(Data Opens)

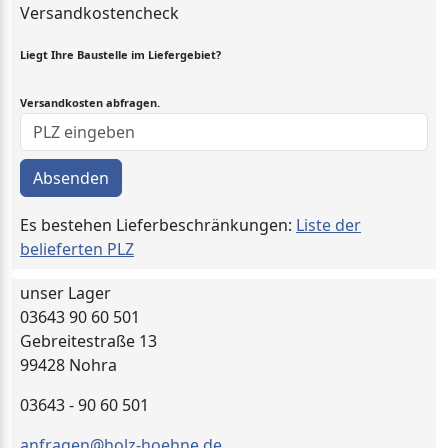
Versandkostencheck
Liegt Ihre Baustelle im Liefergebiet?
Versandkosten abfragen.
Absenden
Es bestehen Lieferbeschränkungen:
Liste der
belieferten PLZ
unser Lager
03643 90 60 501
Gebreitestraße 13
99428 Nohra
03643 - 90 60 501
anfragen@holz-hoehne.de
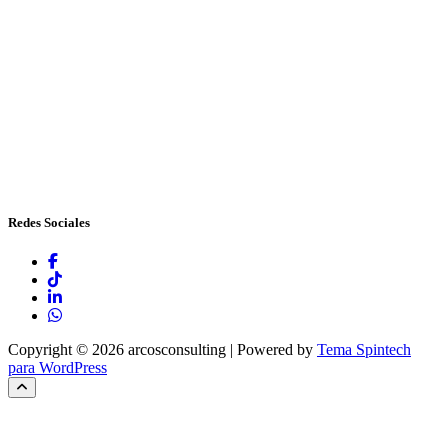
Redes Sociales
Copyright © 2026 arcosconsulting | Powered by
Tema Spintech
para WordPress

(Data Closes)

#### [Your assignment]
An exact repeat of all the data is required, pictures excluded.

#### [Expected answer]
Versandkostencheck
Liegt Ihre Baustelle im Liefergebiet?
Versandkosten abfragen.
Absenden
Es bestehen Lieferbeschränkungen:
Liste der
belieferten PLZ
unser Lager
03643 90 60 501
Gebreitestraße 13
99428 Nohra
03643 - 90 60 501
anfragen@holz-hoehne.de
Redes Sociales
Copyright © 2026 arcosconsulting | Powered by
Tema Spintech
para WordPress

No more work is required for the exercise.